Indeed, Harvard and MIT share research facilities at the Broad Institute, founded in 2003 as a "new kind of research institution" designed to use "systematic approaches in the biological sciences to dramatically accelerate the understanding and treatment of disease".
The emphasis at Broad is on collaboration and risk-taking, and the approach seems to have paid off: it has recently been credited with a string of breakthroughs in areas including cancer research and genetics.
The life sciences field, covering everything from agriculture and biology to plant sciences and zoology, is one of the most globally diverse in our subject tables, with 11 nations represented.
Some 21 institutions on the list are from the US, but the UK also performs well, with the ancient rivals Cambridge and Oxford universities in third and fourth place respectively, heading a list of nine UK institutions.

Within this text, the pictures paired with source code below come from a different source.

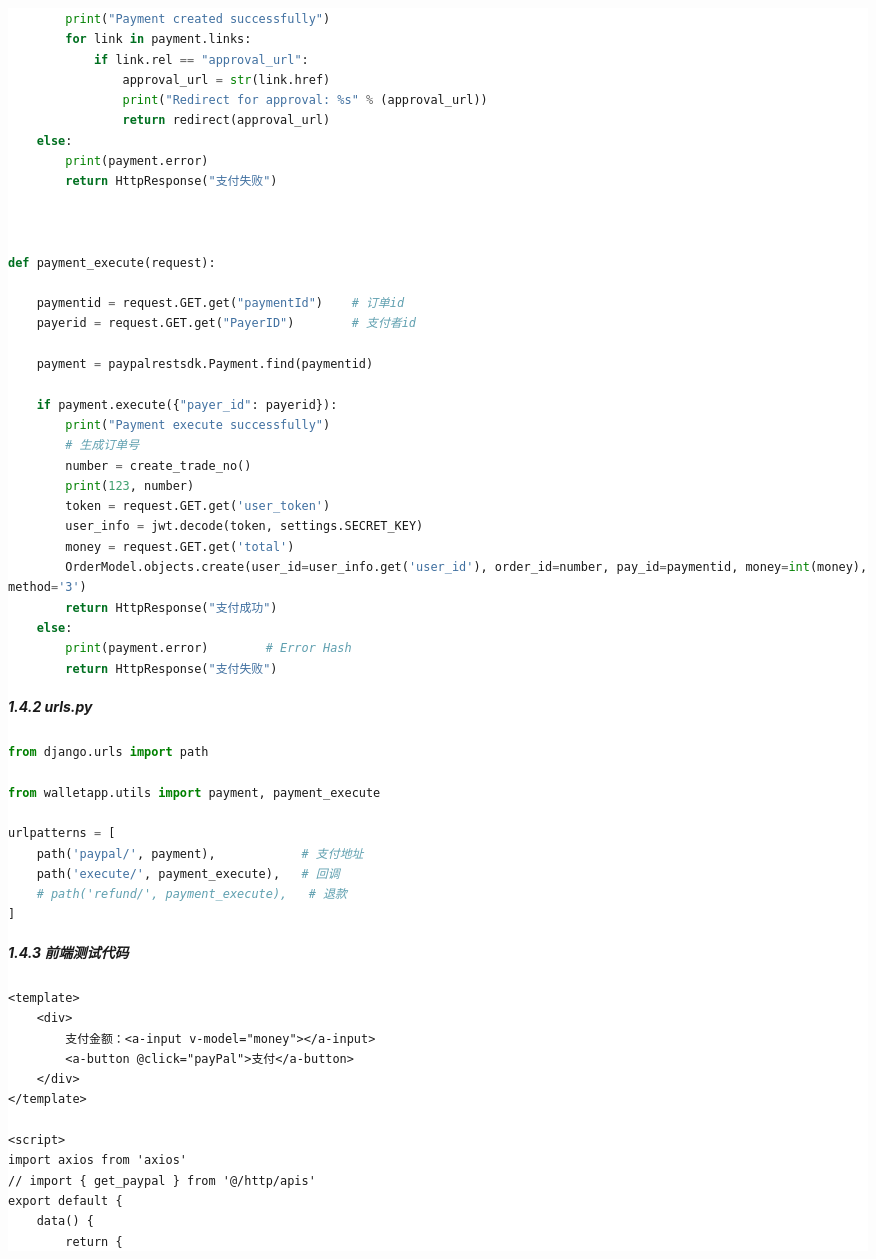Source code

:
 ```python
        print("Payment created successfully")
        for link in payment.links:
            if link.rel == "approval_url":
                approval_url = str(link.href)
                print("Redirect for approval: %s" % (approval_url))
                return redirect(approval_url)
    else:
        print(payment.error)
        return HttpResponse("支付失败")



def payment_execute(request):

    paymentid = request.GET.get("paymentId")    # 订单id
    payerid = request.GET.get("PayerID")        # 支付者id

    payment = paypalrestsdk.Payment.find(paymentid)

    if payment.execute({"payer_id": payerid}):
        print("Payment execute successfully")
        # 生成订单号
        number = create_trade_no()
        print(123, number)
        token = request.GET.get('user_token')
        user_info = jwt.decode(token, settings.SECRET_KEY)
        money = request.GET.get('total')
        OrderModel.objects.create(user_id=user_info.get('user_id'), order_id=number, pay_id=paymentid, money=int(money), method='3')
        return HttpResponse("支付成功")
    else:
        print(payment.error)        # Error Hash
        return HttpResponse("支付失败")
```

##### 1.4.2 urls.py

```python
from django.urls import path

from walletapp.utils import payment, payment_execute

urlpatterns = [
    path('paypal/', payment),            # 支付地址
    path('execute/', payment_execute),   # 回调
    # path('refund/', payment_execute),   # 退款
]
```

##### 1.4.3 前端测试代码

```vue
<template>
    <div>
        支付金额：<a-input v-model="money"></a-input>
        <a-button @click="payPal">支付</a-button>
    </div>
</template>

<script>
import axios from 'axios'
// import { get_paypal } from '@/http/apis'
export default {
    data() {
        return {
```
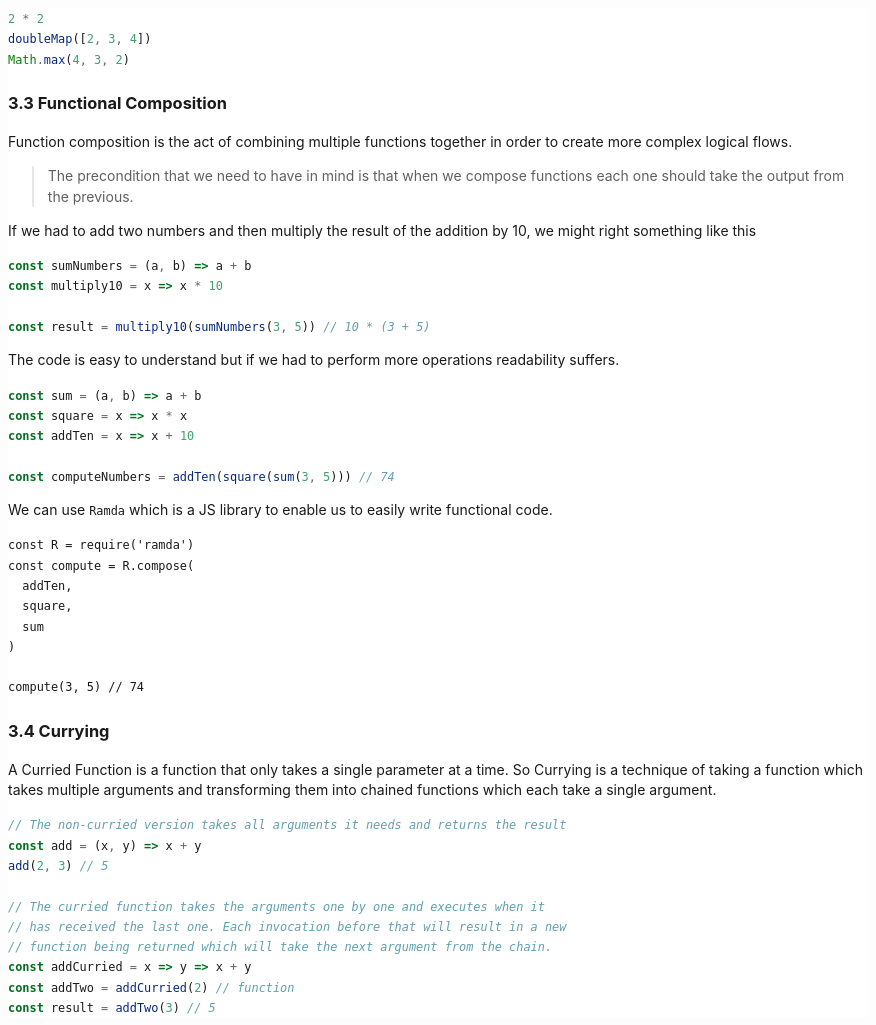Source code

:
 ```js
2 * 2
doubleMap([2, 3, 4])
Math.max(4, 3, 2)
```

### 3.3 Functional Composition

Function composition is the act of combining multiple functions together in order to create more complex logical flows. 

> The precondition that we need to have in mind is that when we compose functions each one should take the output from the previous. 

If we had to add two numbers and then multiply the result of the addition by 10, we might right something like this

```js
const sumNumbers = (a, b) => a + b
const multiply10 = x => x * 10

const result = multiply10(sumNumbers(3, 5)) // 10 * (3 + 5)
```

The code is easy to understand but if we had to perform more operations readability suffers. 

```js
const sum = (a, b) => a + b
const square = x => x * x
const addTen = x => x + 10

const computeNumbers = addTen(square(sum(3, 5))) // 74
```

We can use `Ramda` which is a JS library to enable us to easily write functional code.

```JS
const R = require('ramda')
const compute = R.compose(
  addTen,
  square,
  sum
)

compute(3, 5) // 74
```

### 3.4 Currying

A Curried Function is a function that only takes a single parameter at a time. So Currying is a technique of taking a function which takes multiple arguments and transforming them into chained functions which each take a single argument.

```js
// The non-curried version takes all arguments it needs and returns the result
const add = (x, y) => x + y
add(2, 3) // 5

// The curried function takes the arguments one by one and executes when it
// has received the last one. Each invocation before that will result in a new
// function being returned which will take the next argument from the chain.
const addCurried = x => y => x + y
const addTwo = addCurried(2) // function
const result = addTwo(3) // 5
```
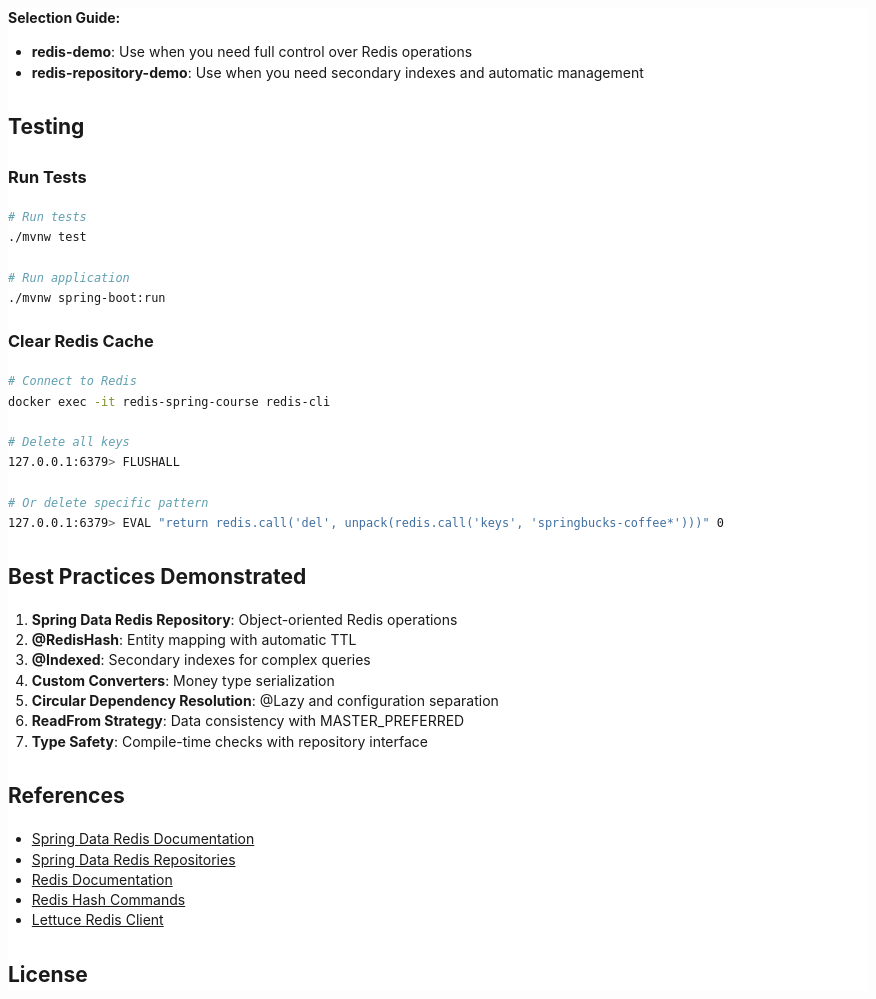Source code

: **Selection Guide:**
- **redis-demo**: Use when you need full control over Redis operations
- **redis-repository-demo**: Use when you need secondary indexes and automatic management

## Testing

### Run Tests

```bash
# Run tests
./mvnw test

# Run application
./mvnw spring-boot:run
```

### Clear Redis Cache

```bash
# Connect to Redis
docker exec -it redis-spring-course redis-cli

# Delete all keys
127.0.0.1:6379> FLUSHALL

# Or delete specific pattern
127.0.0.1:6379> EVAL "return redis.call('del', unpack(redis.call('keys', 'springbucks-coffee*')))" 0
```

## Best Practices Demonstrated

1. **Spring Data Redis Repository**: Object-oriented Redis operations
2. **@RedisHash**: Entity mapping with automatic TTL
3. **@Indexed**: Secondary indexes for complex queries
4. **Custom Converters**: Money type serialization
5. **Circular Dependency Resolution**: @Lazy and configuration separation
6. **ReadFrom Strategy**: Data consistency with MASTER_PREFERRED
7. **Type Safety**: Compile-time checks with repository interface

## References

- [Spring Data Redis Documentation](https://docs.spring.io/spring-data/redis/docs/current/reference/html/)
- [Spring Data Redis Repositories](https://docs.spring.io/spring-data/redis/docs/current/reference/html/#redis.repositories)
- [Redis Documentation](https://redis.io/docs/)
- [Redis Hash Commands](https://redis.io/commands/?group=hash)
- [Lettuce Redis Client](https://lettuce.io/)

## License
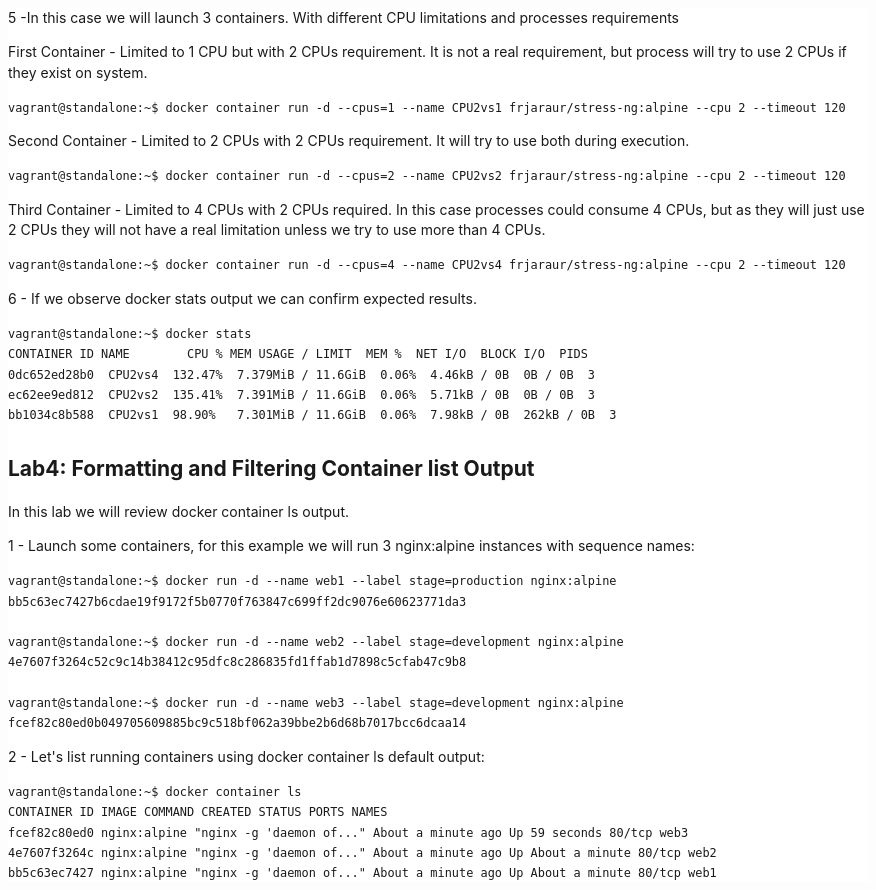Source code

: 5 -In this case we will launch 3 containers. With different CPU limitations and processes
requirements

First Container - Limited to 1 CPU but with 2 CPUs requirement. It is not a real requirement, but process will try to use 2 CPUs if they exist on system.
```
vagrant@standalone:~$ docker container run -d --cpus=1 --name CPU2vs1 frjaraur/stress-ng:alpine --cpu 2 --timeout 120
```

Second Container - Limited to 2 CPUs with 2 CPUs requirement. It will try to use both during execution.
```
vagrant@standalone:~$ docker container run -d --cpus=2 --name CPU2vs2 frjaraur/stress-ng:alpine --cpu 2 --timeout 120
```

Third Container - Limited to 4 CPUs with 2 CPUs required. In this case processes could consume 4 CPUs, but as they will just use 2 CPUs they will not have a real limitation unless we try to use more than 4 CPUs.
```
vagrant@standalone:~$ docker container run -d --cpus=4 --name CPU2vs4 frjaraur/stress-ng:alpine --cpu 2 --timeout 120
```

6 - If we observe docker stats output we can confirm expected results.
```
vagrant@standalone:~$ docker stats
CONTAINER ID NAME        CPU % MEM USAGE / LIMIT  MEM %  NET I/O  BLOCK I/O  PIDS
0dc652ed28b0  CPU2vs4  132.47%  7.379MiB / 11.6GiB  0.06%  4.46kB / 0B  0B / 0B  3
ec62ee9ed812  CPU2vs2  135.41%  7.391MiB / 11.6GiB  0.06%  5.71kB / 0B  0B / 0B  3
bb1034c8b588  CPU2vs1  98.90%   7.301MiB / 11.6GiB  0.06%  7.98kB / 0B  262kB / 0B  3
```

## __Lab4__: Formatting and Filtering Container list Output

In this lab we will review docker container ls output.

1 - Launch some containers, for this example we will run 3 nginx:alpine instances with sequence names:
```
vagrant@standalone:~$ docker run -d --name web1 --label stage=production nginx:alpine
bb5c63ec7427b6cdae19f9172f5b0770f763847c699ff2dc9076e60623771da3

vagrant@standalone:~$ docker run -d --name web2 --label stage=development nginx:alpine
4e7607f3264c52c9c14b38412c95dfc8c286835fd1ffab1d7898c5cfab47c9b8

vagrant@standalone:~$ docker run -d --name web3 --label stage=development nginx:alpine
fcef82c80ed0b049705609885bc9c518bf062a39bbe2b6d68b7017bcc6dcaa14
```

2 - Let's list running containers using docker container ls default output:
```
vagrant@standalone:~$ docker container ls
CONTAINER ID IMAGE COMMAND CREATED STATUS PORTS NAMES
fcef82c80ed0 nginx:alpine "nginx -g 'daemon of..." About a minute ago Up 59 seconds 80/tcp web3
4e7607f3264c nginx:alpine "nginx -g 'daemon of..." About a minute ago Up About a minute 80/tcp web2
bb5c63ec7427 nginx:alpine "nginx -g 'daemon of..." About a minute ago Up About a minute 80/tcp web1
```
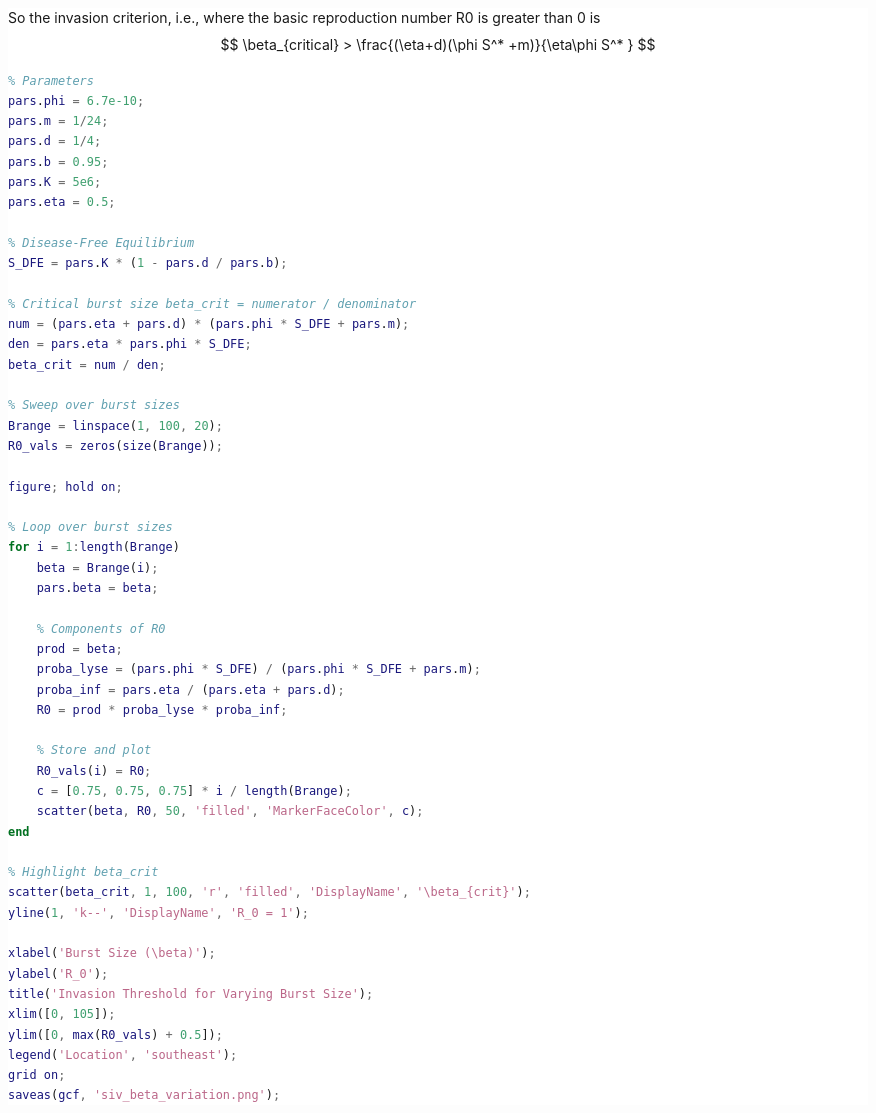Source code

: So the invasion criterion, i.e., where the basic reproduction number R0 is greater than 0 is
$$
\beta_{critical} > \frac{(\eta+d)(\phi S^* +m)}{\eta\phi S^* }
$$


```matlab
% Parameters
pars.phi = 6.7e-10;
pars.m = 1/24;
pars.d = 1/4;
pars.b = 0.95;
pars.K = 5e6;
pars.eta = 0.5;

% Disease-Free Equilibrium
S_DFE = pars.K * (1 - pars.d / pars.b);

% Critical burst size beta_crit = numerator / denominator
num = (pars.eta + pars.d) * (pars.phi * S_DFE + pars.m);
den = pars.eta * pars.phi * S_DFE;
beta_crit = num / den;

% Sweep over burst sizes
Brange = linspace(1, 100, 20);
R0_vals = zeros(size(Brange));

figure; hold on;

% Loop over burst sizes
for i = 1:length(Brange)
    beta = Brange(i);
    pars.beta = beta;

    % Components of R0
    prod = beta;
    proba_lyse = (pars.phi * S_DFE) / (pars.phi * S_DFE + pars.m);
    proba_inf = pars.eta / (pars.eta + pars.d);
    R0 = prod * proba_lyse * proba_inf;

    % Store and plot
    R0_vals(i) = R0;
    c = [0.75, 0.75, 0.75] * i / length(Brange);
    scatter(beta, R0, 50, 'filled', 'MarkerFaceColor', c);
end

% Highlight beta_crit
scatter(beta_crit, 1, 100, 'r', 'filled', 'DisplayName', '\beta_{crit}');
yline(1, 'k--', 'DisplayName', 'R_0 = 1');

xlabel('Burst Size (\beta)');
ylabel('R_0');
title('Invasion Threshold for Varying Burst Size');
xlim([0, 105]);
ylim([0, max(R0_vals) + 0.5]);
legend('Location', 'southeast');
grid on;
saveas(gcf, 'siv_beta_variation.png');
```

Scotland is represented by the University of Glasgow (43rd). Some 90 per cent of its research in the life sciences was described as "of international quality" in the UK's final research assessment exercise in 2008.
Mainland Europe is represented by ETH Zürich - Swiss Federal Institute of Technology Zürich in Switzerland; Ludwig-Maximilians-Universität München in Germany; Uppsala University in Sweden; Utrecht University in the Netherlands; and Ghent University in Belgium, among others.
Japan has three representatives in the life sciences subject table: the universities of Tokyo, Kyoto and Osaka.
As befits the city where the historic global climate change protocol was signed in 1997, Kyoto is home to a School of Global Environmental Studies.